11.2 Historical Summary

11.2.1 Record in narrative form the main life events, activities, functions, achievements, and/or roles of the entity being described. This may include information on gender, nationality, family, and religious or political affiliations. Wherever possible, devise dates as an integral component of the narrative description. For additional guidelines and examples, see Element 2.7.

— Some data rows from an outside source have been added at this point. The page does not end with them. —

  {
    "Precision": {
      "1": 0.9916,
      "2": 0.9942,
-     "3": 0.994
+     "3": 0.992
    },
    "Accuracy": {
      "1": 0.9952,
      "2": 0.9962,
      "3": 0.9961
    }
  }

Hubert H. Humphrey was born in Wallace, South Dakota, on May 27, 1911. He left South Dakota to attend the University of Minnesota but returned to South Dakota to help manage his father's drug store early in the Depression. He attended the Capitol College of Pharmacy in Denver, Colorado, and became a register pharmacist in 1933. On September 3, 1936, Humphrey married Muriel Fay Buck. He returned to the University of Minnesota and earned a B.A. degree in 1939. In 1940 he earned an M.A. in political science from Louisiana State University and returned to Minneapolis to teach and pursue further graduate study, but he began working for the W.P.A. (Works Progress Administration). He moved on from there to a series of positions with wartime agencies. In 1943, he ran unsuccessfully for mayor of Minneapolis and returned to teaching as a visiting professor at Macalester College in St. Paul. Between 1943 and 1945, Humphrey worked at a variety of jobs. In 1945, he was elected mayor of Minneapolis and served until 1948. In 1948, at the Democratic National Convention, he gained national attention when he delivered a stirring speech in favor of a strong civil rights plank in the party's platform. In November 1948, Humphrey was elected to the United States Senate. He served as the Senate Democratic Whip from 1961 to 1964.

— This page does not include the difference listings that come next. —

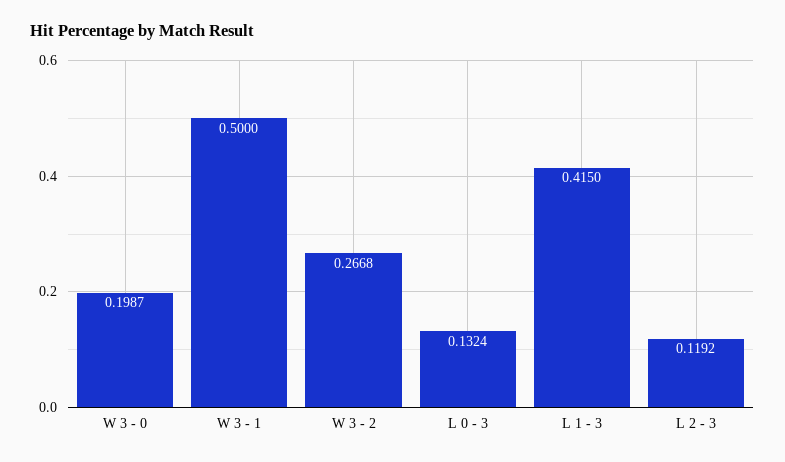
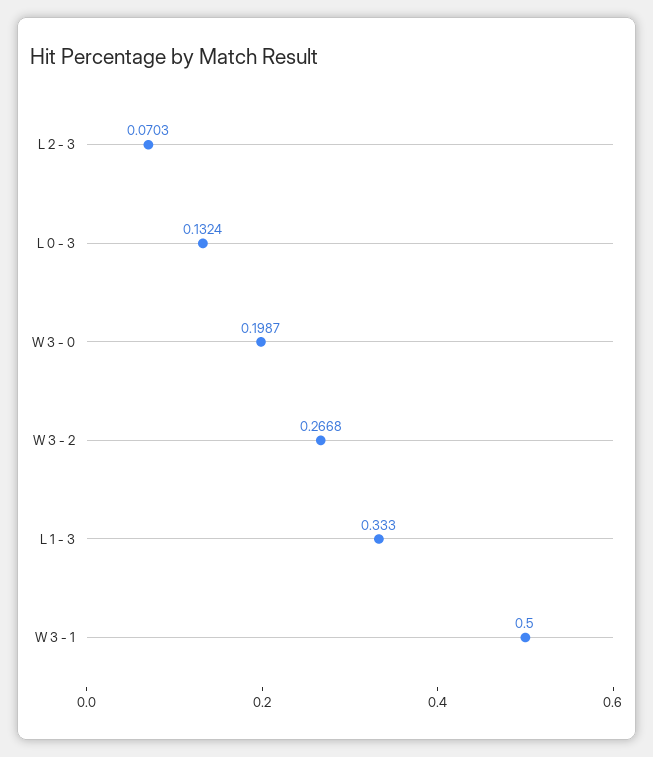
  {
    "W 3 - 0": 0.1987,
    "W 3 - 1": 0.5,
    "W 3 - 2": 0.2668,
    "L 0 - 3": 0.1324,
-   "L 1 - 3": 0.415,
+   "L 1 - 3": 0.333,
-   "L 2 - 3": 0.1192
+   "L 2 - 3": 0.0703
  }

In 1964, at the Democratic National Convention, President Lyndon B. Johnson asked the convention to select Humphrey as the vice presidential nominee. The ticket was elected in November in a Democratic landslide. In 1968, Humphrey was the Democratic Party's candidate for president, but he was defeated narrowly by Richard M. Nixon. After the defeat, Humphrey returned to Minnesota to teach at the University of Minnesota and Macalester College. He returned to the U.S. Senate in 1971, and he won reelection in 1976. He died on January 13, 1978, of cancer.